ハルが大好きだからプレゼントを持ってきたんだ。
皆がハルの事嫌いなんてないよ。
サンタクロースは、ハルが大好きだよ」
ハルのぐしゃぐしゃな顔が、くしゃりと歪んだ。
「サンタさんは、ハルが好きなの?」
ハルの目を見て頷いた。
「サンタさんはハルがいらなくない?」
もう一度頷いた。
「ハルがいたら吐き気がするとかない?
ハルがいたら、ふこうにならない?
ハルはあくまじゃない?
ハルはご飯食べてもいい?
寝てもいい?
抱き着いてもいい?」
ハルが俺の目を見て、ごくりと喉をならした。
「お父さんが遠いところに行ったのは、ハルのせいじゃない?」
一度頷いた。
その後、何回も頷いた。
ハルの純粋に悲しい気持ちが腕を伝って流れ込んで来たみたいに胸の奥がツンと痛んで、鼻の奥がじわりと暖かくなった。
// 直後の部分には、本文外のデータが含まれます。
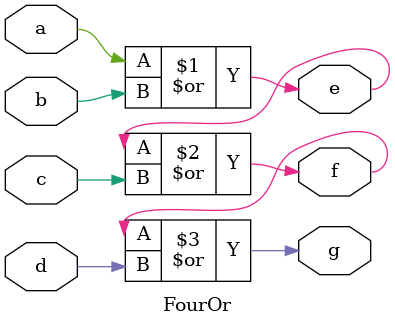
<source format=v>
`timescale 1ns / 1ps


module FourOr(
    input a,b,c,d,
    output e,f,g

    );
    
assign e=a|b;
assign f=e|c;
assign g=f|d;

endmodule

</source>
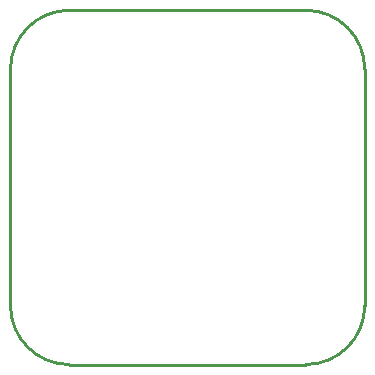
<source format=gko>
G04 Layer: BoardOutlineLayer*
G04 EasyEDA Pro v2.1.51, 2024-03-10 10:17:56*
G04 Gerber Generator version 0.3*
G04 Scale: 100 percent, Rotated: No, Reflected: No*
G04 Dimensions in millimeters*
G04 Leading zeros omitted, absolute positions, 3 integers and 5 decimals*
%FSLAX35Y35*%
%MOMM*%
%ADD10C,0.254*%
G75*


G04 Rect Start*
G54D10*
G01X0Y2500000D02*
G01X0Y500000D01*
G03X500000Y0I500000J0D01*
G01X2500000D01*
G03X3000000Y500000I0J500000D01*
G01Y2500000D01*
G03X2500000Y3000000I-500000J0D01*
G01X500000D01*
G03X0Y2500000I0J-500000D01*
G04 Rect End*

M02*

</source>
暗い橋の下でずっと一人で泣いているハルが目の前に浮かぶ。
どれだけ傷ついても母親を慕って泣いてしまうハルが、堪らなくいじらしかった。
「ハルは、ハルだよ。
周りの事がぐるぐるまわっても、それはハルのせいじゃない。
そうなるようになってるだけなんだよ。
ハルが悪いことなんか何もないんだよ」
ハルがうぁーんと泣いて俺の腹に顔を埋めた。
うぁーん うぁーん
どうしようもなく愛しくて、ハルを抱きしめる腕にぎゅっと力を込める。
温かい。
ハルは凄く温かかった。
ハルの声に吸い寄せられたみたいに俺の隣に降り立ったトナカイ達が、ハルの周りに集まって壁を作った。
格段に暖かくなった世界の中で、ハルの透明な泣声だけが響いた。